_REQUIRED WORK_
Every line from the one containing "table_cell [145, 1433, 258, 1536]" to the end of the records below, written out word for word, is the whole answer.

_MATERIAL PROVIDED_
....

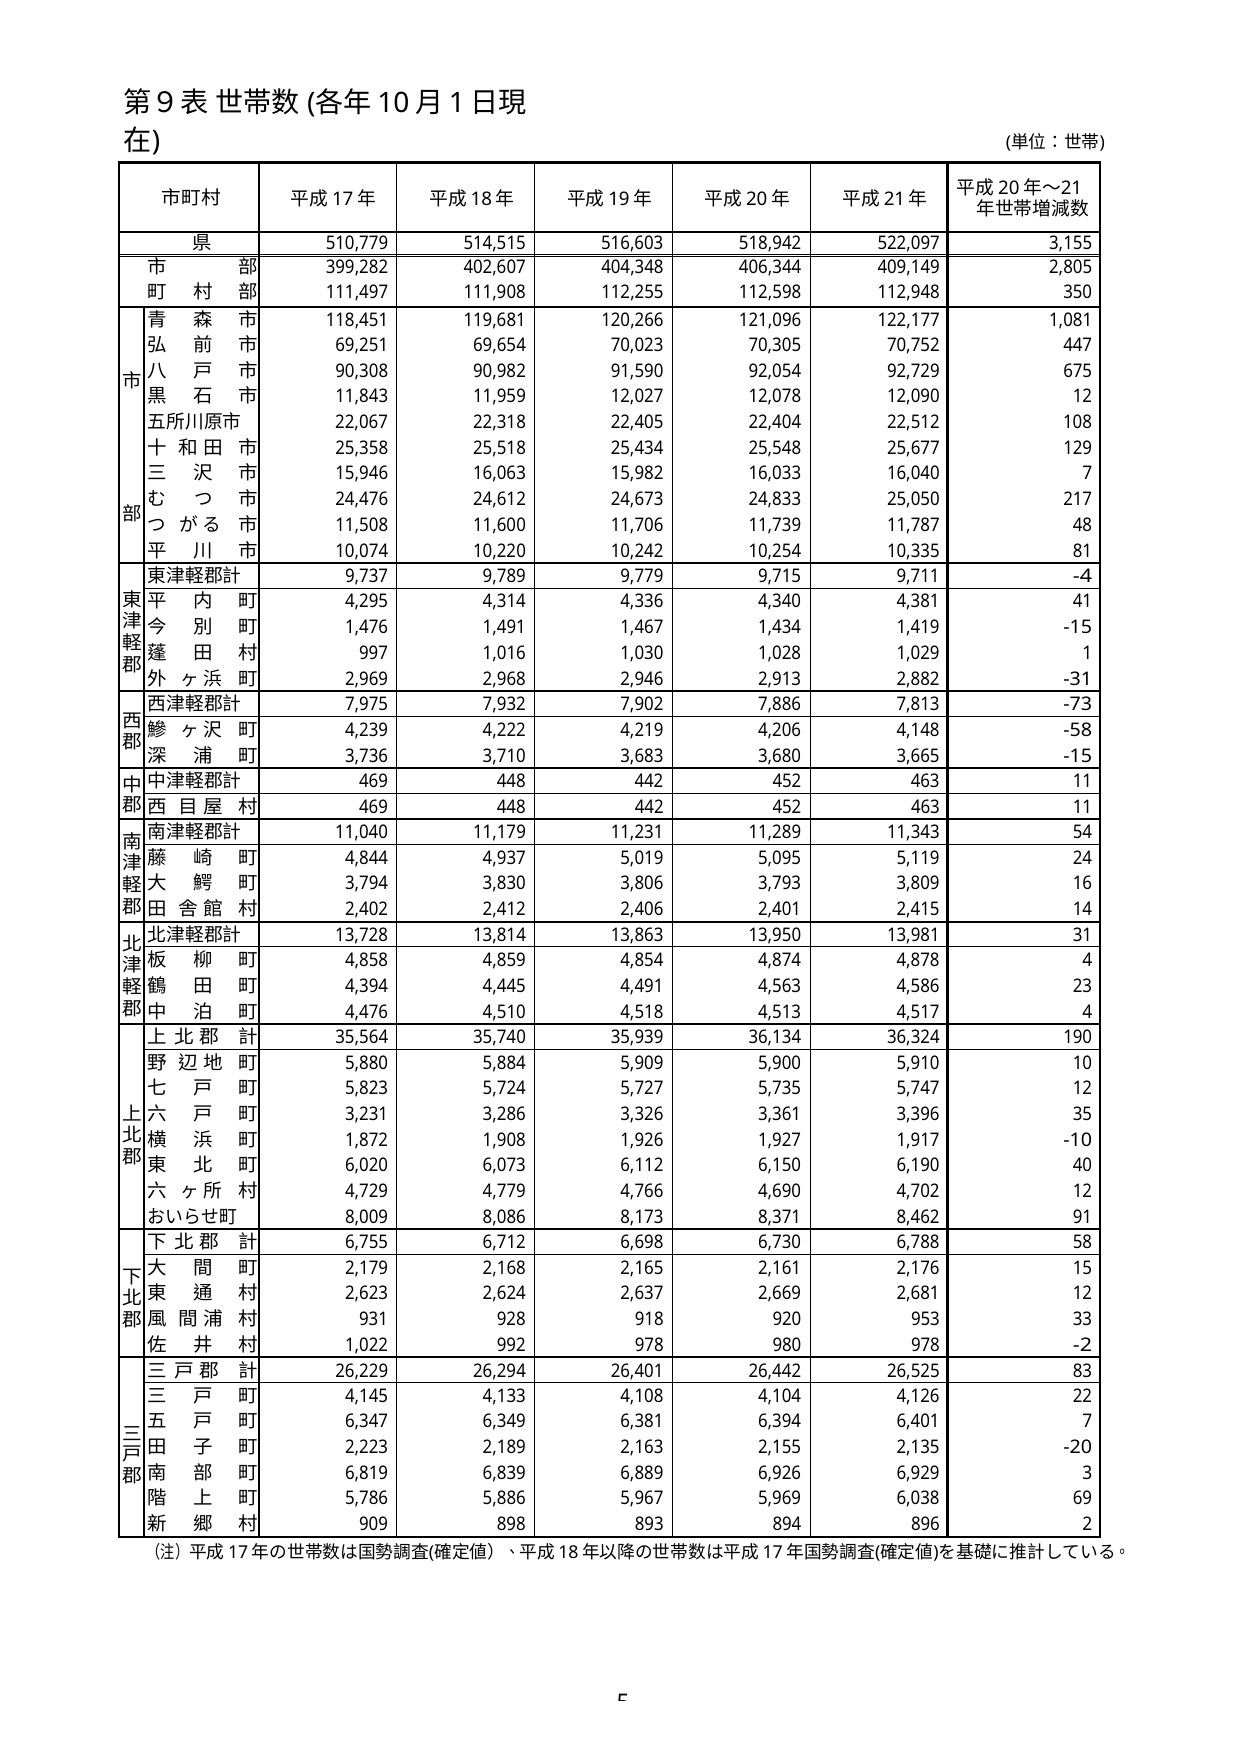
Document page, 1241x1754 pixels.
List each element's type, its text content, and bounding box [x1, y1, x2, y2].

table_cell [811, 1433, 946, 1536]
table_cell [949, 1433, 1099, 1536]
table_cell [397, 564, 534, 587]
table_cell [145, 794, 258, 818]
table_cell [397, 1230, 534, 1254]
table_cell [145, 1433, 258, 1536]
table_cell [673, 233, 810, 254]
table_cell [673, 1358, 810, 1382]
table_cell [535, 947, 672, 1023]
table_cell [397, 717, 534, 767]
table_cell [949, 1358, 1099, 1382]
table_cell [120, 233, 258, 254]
text (単位：世帯) [1006, 130, 1144, 154]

....

_TASK SOLUTION_
table_cell [145, 1433, 258, 1536]
table_cell [673, 233, 810, 254]
table_cell [673, 1358, 810, 1382]
table_cell [535, 947, 672, 1023]
table_cell [397, 717, 534, 767]
table_cell [949, 1358, 1099, 1382]
table_cell [120, 233, 258, 254]
text (単位：世帯) [1006, 130, 1144, 154]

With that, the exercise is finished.